The fact that he couldn’t envisage things improving within my lifetime – I was born in 1990, four years before the ceasefire – speaks to the extent of the bigotry he was subjected to back then, during the '70s and '80s in particular, when the structures of social domination were more explicitly sectarian. Using the name Sean allowed me to see the character almost as another version of myself, and that made it easier for me to find the right narrative distance. It allowed me to take liberties in a way I wasn’t able to before – with voice, with character, with the story itself – and that opened up all sorts of possibilities for what the book could be.

What character name from someone else’s book do you wish you could use yourself?

Molly Bloom. It’s perfect.

Naming my characters was one of the fun bits when it came to writing Theatre of Marvels. There are Victorian census reports that enable you to see the top 200 baby names of the period, so that was my first point of call. I already knew one of my male leads would be called Lucien (it’s one of my favourite names), and Zillah just jumped out at me when I was going down the list. I later learned it meant ‘shadow’ or ‘darkness’, which felt serendipitous in terms of the romantic sub-plot (no spoilers!) but was also perfectly in keeping with the themes of the book and how Zillah grapples with her mixed-race identity.

Have you ever named a character after someone you know?

There’s a baby in my work-in-progress who shares a name with my dog. I thought it would be a sweet way to recognise that she’s been there with me throughout the writing process – admittedly not always helping though, as she sits on my laptop and stops me typing if she thinks I’m not paying her enough attention.

How important are names to helping you 'find' the character?

Naming is something that is particularly important to me in thematic terms. In Theatre of Marvels my protagonist is struggling to come to terms with her identity and on top of that she’s playing a role on stage that makes her increasingly uncomfortable as the novel progresses. When Lucien probes her on her surname she says, "I told you before to call me Zillah. It’s all the name I need."

She feels that a surname would mark her out as a possession and, as she clings fiercely to her status as having been born free – not a slave – a surname is something she actively resists. People who were enslaved were often given names that were not their own. Zillah exerting control over what she’s called is one way in which she finds agency in a society in which she’s largely powerless.

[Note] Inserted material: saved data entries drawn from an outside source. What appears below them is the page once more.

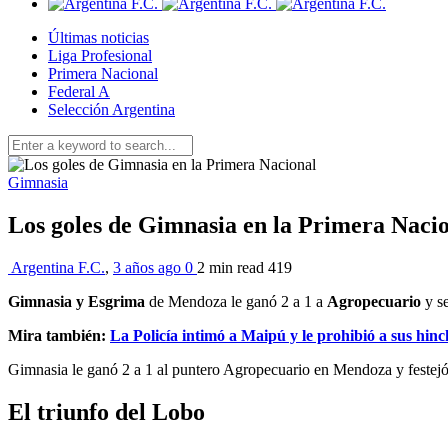
Últimas noticias
Liga Profesional
Primera Nacional
Federal A
Selección Argentina
Gimnasia
Los goles de Gimnasia en la Primera Naci
Argentina F.C.
,
3 años ago
0
2 min
read
419
Gimnasia y Esgrima
de Mendoza le ganó 2 a 1 a
Agropecuario
y se
Mira también:
La Policía intimó a Maipú y le prohibió a sus hinc
Gimnasia le ganó 2 a 1 al puntero Agropecuario en Mendoza y festejó 
El triunfo del Lobo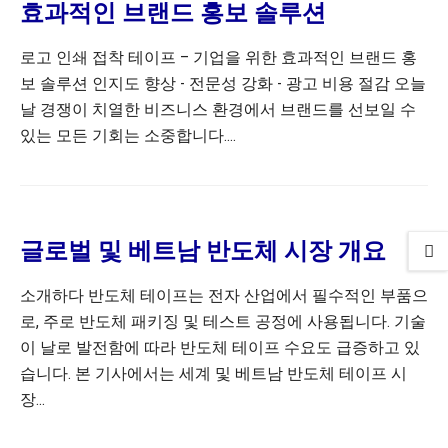
효과적인 브랜드 홍보 솔루션
로고 인쇄 접착 테이프 – 기업을 위한 효과적인 브랜드 홍
보 솔루션 인지도 향상 - 전문성 강화 - 광고 비용 절감 오늘
날 경쟁이 치열한 비즈니스 환경에서 브랜드를 선보일 수
있는 모든 기회는 소중합니다....
글로벌 및 베트남 반도체 시장 개요
소개하다 반도체 테이프는 전자 산업에서 필수적인 부품으
로, 주로 반도체 패키징 및 테스트 공정에 사용됩니다. 기술
이 날로 발전함에 따라 반도체 테이프 수요도 급증하고 있
습니다. 본 기사에서는 세계 및 베트남 반도체 테이프 시
장...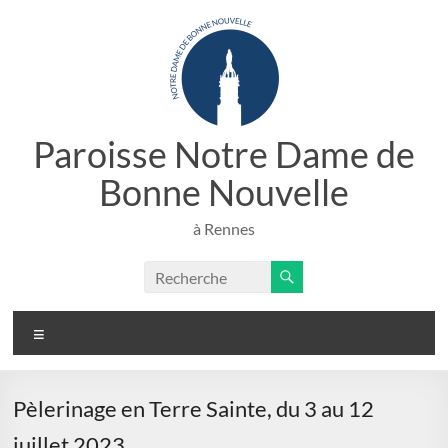
Aller
au
contenu
Paroisse Notre Dame de
Bonne Nouvelle
à Rennes
Menu
Pèlerinage en Terre Sainte, du 3 au 12
juillet 2023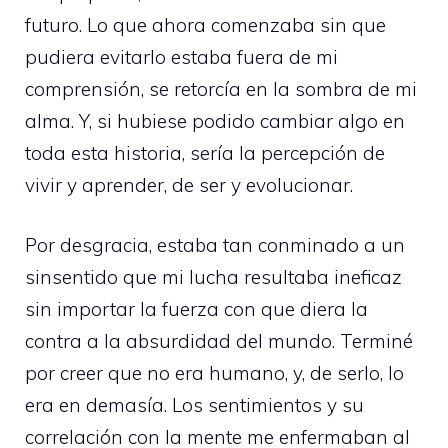
futuro. Lo que ahora comenzaba sin que
pudiera evitarlo estaba fuera de mi
comprensión, se retorcía en la sombra de mi
alma. Y, si hubiese podido cambiar algo en
toda esta historia, sería la percepción de
vivir y aprender, de ser y evolucionar.
Por desgracia, estaba tan conminado a un
sinsentido que mi lucha resultaba ineficaz
sin importar la fuerza con que diera la
contra a la absurdidad del mundo. Terminé
por creer que no era humano, y, de serlo, lo
era en demasía. Los sentimientos y su
correlación con la mente me enfermaban al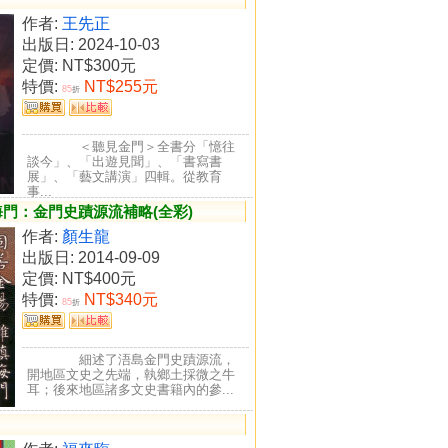
作者:
王先正
出版日: 2024-10-03
定價:
NT$300元
特價:
NT$255元
85
折
＜聽見金門＞全書分「憶往
談今」、「出遊見聞」、「書寫書
展」、「藝文講演」四輯。從教育
事...
門：金門史蹟源流補略(全彩)
作者:
顏生龍
出版日: 2014-09-09
定價:
NT$400元
特價:
NT$340元
85
折
細述了浯島金門史蹟源流，
開地區文史之先端，執鄉土採微之牛
耳；後來地區諸多文史書籍內的參...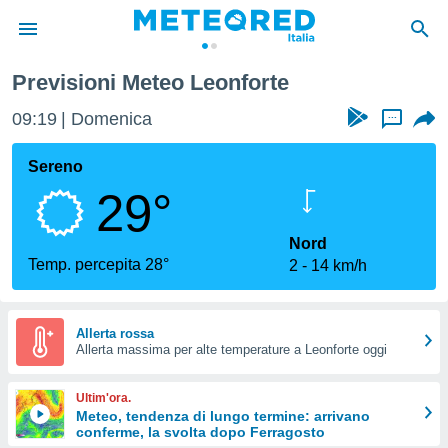
Previsioni Meteo Leonforte
tiva
rivacy
09:19
Domenica
...
ti di
net
Sereno
net)
29°
i
 da
nisti per
Nord
 che le
Temp. percepita 28°
2
14 km/h
ioni
iano di
È
Allerta rossa
 a
Allerta massima per alte temperature a Leonforte oggi
ito Web
do le
Ultim'ora.
opzioni:
Meteo, tendenza di lungo termine: arrivano
conferme, la svolta dopo Ferragosto
 i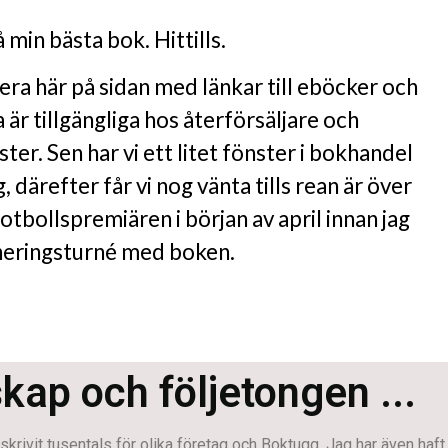
 min bästa bok. Hittills.
a här på sidan med länkar till eböcker och
 är tillgängliga hos återförsäljare och
er. Sen har vi ett litet fönster i bokhandel
, därefter får vi nog vänta tills rean är över
otbollspremiären i början av april innan jag
gneringsturné med boken.
skap och följetongen ...
krivit tusentals för olika företag och Boktugg. Jag har även haft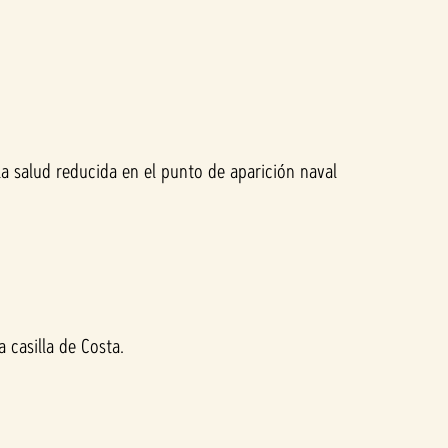
a salud reducida en el punto de aparición naval
 casilla de Costa.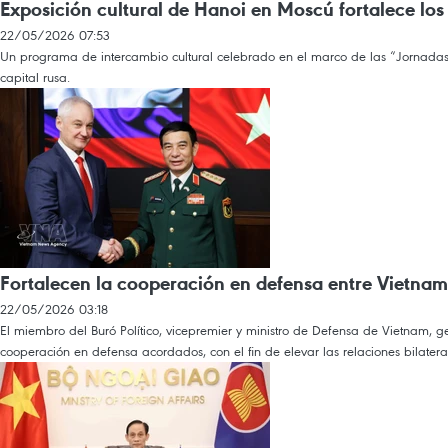
Exposición cultural de Hanoi en Moscú fortalece los
22/05/2026 07:53
Un programa de intercambio cultural celebrado en el marco de las “Jornadas d
capital rusa.
Fortalecen la cooperación en defensa entre Vietnam
22/05/2026 03:18
El miembro del Buró Político, vicepremier y ministro de Defensa de Vietnam, 
cooperación en defensa acordados, con el fin de elevar las relaciones bilateral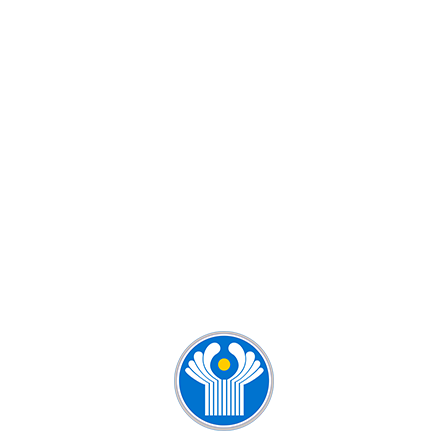
КУРСЫ РУССКОГО ЯЗЫКА ДЛЯ
ДЕТЕЙ И ВЗРОСЛЫХ
КУРСЫ РУССКОГО ЯЗЫКА ДЛЯ
ИНОСТРАНЦЕВ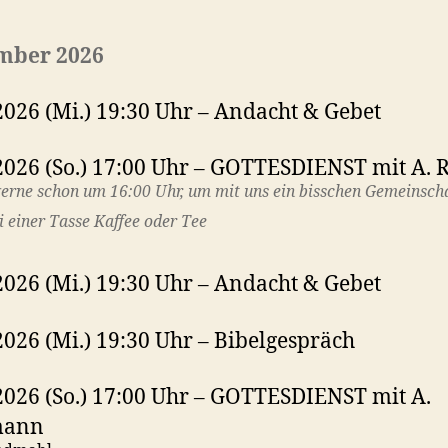
mber 2026
2026 (Mi.) 19:30 Uhr – Andacht & Gebet
2026 (So.) 17:00 Uhr – GOTTESDIENST mit A. 
rne schon um 16:00 Uhr, um mit uns ein bisschen Gemeinscha
i einer Tasse Kaffee oder Tee
2026 (Mi.) 19:30 Uhr – Andacht & Gebet
2026 (Mi.) 19:30 Uhr – Bibelgespräch
2026 (So.) 17:00 Uhr – GOTTESDIENST mit A.
mann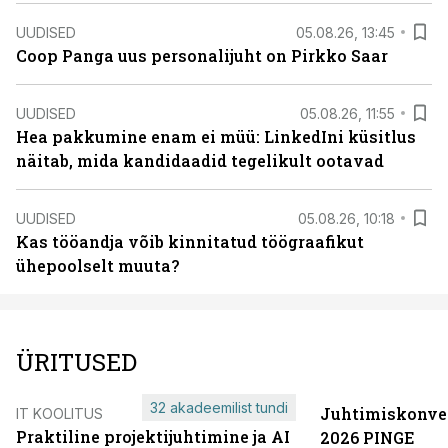
UUDISED
05.08.26, 13:45
Coop Panga uus personalijuht on Pirkko Saar
UUDISED
05.08.26, 11:55
Hea pakkumine enam ei müü: LinkedIni küsitlus
näitab, mida kandidaadid tegelikult ootavad
UUDISED
05.08.26, 10:18
Kas tööandja võib kinnitatud töögraafikut
ühepoolselt muuta?
ÜRITUSED
32 akadeemilist tundi
Juhtimiskonve
IT KOOLITUS
Praktiline projektijuhtimine ja AI
2026 PINGE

Did anyone's name change over the course of writing?

I have a bad habit of using placeholder names and then changing them deep into the editing process, which I know is not ideal! Marcus Crillick started out with a different surname, but it wasn’t working, and I knew I had to change it. I was struggling to come up with something and asked my nana for help. I explained that the character was hard and sharp, and I wanted that to be reflected in his name, maybe through a ‘ss’ ending which would point to his snakiness or a ‘ck’ sound. Crillick was her first suggestion and as soon as she said it, I knew she’d nailed it.

What are your favourite names from other writers?

I love the names Charles Dickens gave his characters: they’re so distinctive. If someone gave you a list of character names you could probably pick out the ones he came up with and there’s something about them that invokes their personalities and the period he’s writing in.

I love the way Scrooge has become eponymous for someone miserly, but if I had to choose a favourite it’s probably Pumblechook, a minor character who appears in Great Expectations. For me it’s a name that instantly conjures a physicality and gives a sense of the ridiculous, which fits perfectly with his characterisation. From a technical perspective it’s so economical and effective – it means that even the most peripheral or flat character is given life and becomes memorable.